A Semana de Arte Moderna, que tanto a combateu, não levou nem dez anos para aderir alegremente a ela
Ouço dizer que, em fevereiro, a Academia Brasileira de Letras fará uma homenagem aos cem anos da Semana de Arte Moderna. É justo. Nos últimos meses, a data tem sido festejada por todos os canais —imprensa, livro, rádio, TV, museu, universidade— e só falta entrar na programação do Beto Carrero World. A adesão da Academia às comemorações, no entanto, é especial. Afinal, ela foi um dos alvos a serem destruídos pela Semana, juntamente com a métrica, o soneto e a colocação dos pronomes. Sem o fim disso, diziam, o Brasil continuaria no atraso.
Oswald de Andrade e Menotti del Picchia faziam comícios contra “os mamutes literários, os megatérios da poesia, as renas da crítica”. Era preciso “descoelhonetizar a literatura”. Castro Alves era “o batateiro épico da língua”. A Academia era um “museu arqueológico” e seus membros, os “patriarcas do obsoleto”.
Culminou em 1924, com o discurso de Graça Aranha em que, do perplexo púlpito da Academia e para delírio dos modernistas na plateia, ele bradou: “Morra a Academia!”. Graça era famoso e só aí, segundo Carlos Drummond de Andrade, o Brasil ficou sabendo que tinha havido uma Semana de Arte Moderna.
Bem, cem anos depois, como se explica que a Academia celebre a Semana que tanto a combateu?

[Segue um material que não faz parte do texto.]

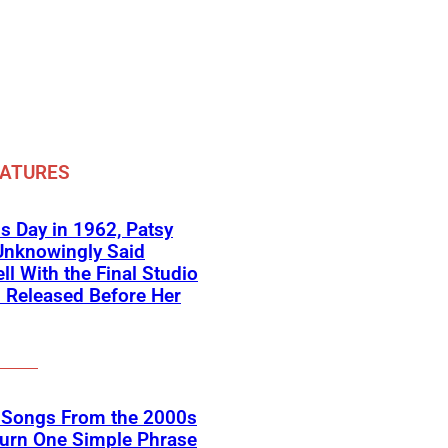
EATURES
s Day in 1962, Patsy
Unknowingly Said
ll With the Final Studio
 Released Before Her
k Songs From the 2000s
Turn One Simple Phrase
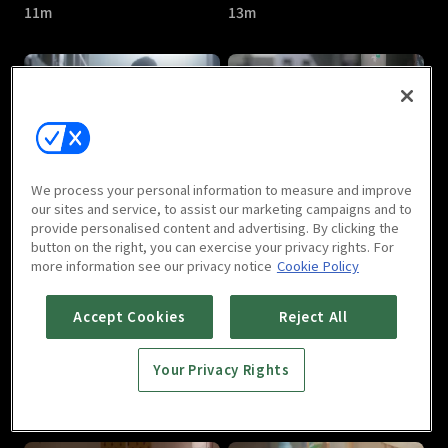
11m
13m
Kiss Goblin : E05
Kiss Goblin : E06
We process your personal information to measure and improve
12m
13m
our sites and service, to assist our marketing campaigns and to
provide personalised content and advertising. By clicking the
button on the right, you can exercise your privacy rights. For
more information see our privacy notice
Cookie Policy
Accept Cookies
Reject All
Your Privacy Rights
Kiss Goblin : E07
Kiss Goblin : E08
12m
11m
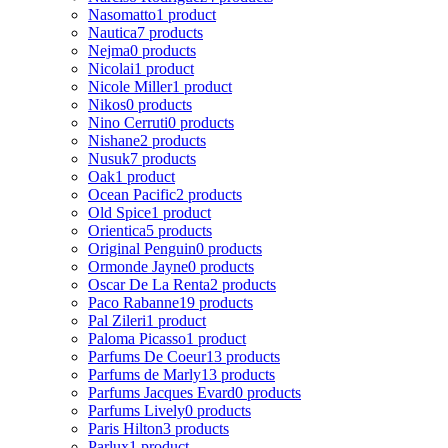
Nasomatto
1 product
Nautica
7 products
Nejma
0 products
Nicolai
1 product
Nicole Miller
1 product
Nikos
0 products
Nino Cerruti
0 products
Nishane
2 products
Nusuk
7 products
Oak
1 product
Ocean Pacific
2 products
Old Spice
1 product
Orientica
5 products
Original Penguin
0 products
Ormonde Jayne
0 products
Oscar De La Renta
2 products
Paco Rabanne
19 products
Pal Zileri
1 product
Paloma Picasso
1 product
Parfums De Coeur
13 products
Parfums de Marly
13 products
Parfums Jacques Evard
0 products
Parfums Lively
0 products
Paris Hilton
3 products
Parlux
1 product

Foi a Academia que se modernizou ou a Semana que se domesticou?
Nem uma coisa nem outra. A Academia continua onde sempre esteve. Os modernistas é que não esperaram nem dez anos para aderir alegremente a ela. Em 1930, Guilherme de Almeida foi o primeiro a vestir o fardão. Seguiram-se, em rápida sucessão, Menotti del Picchia, Candido Motta Filho, Ribeiro Couto, Manuel Bandeira, Cassiano Ricardo e Alceu Amoroso Lima. Em 1927, o próprio Oswald de Andrade submeteu seu romance “A Estrela de Absinto” ao prêmio da Academia. Ganhou menção honrosa, votada por… Coelho Netto.
Sorry, turma, mas foi assim. Agora é esperar pelo Beto Carrero.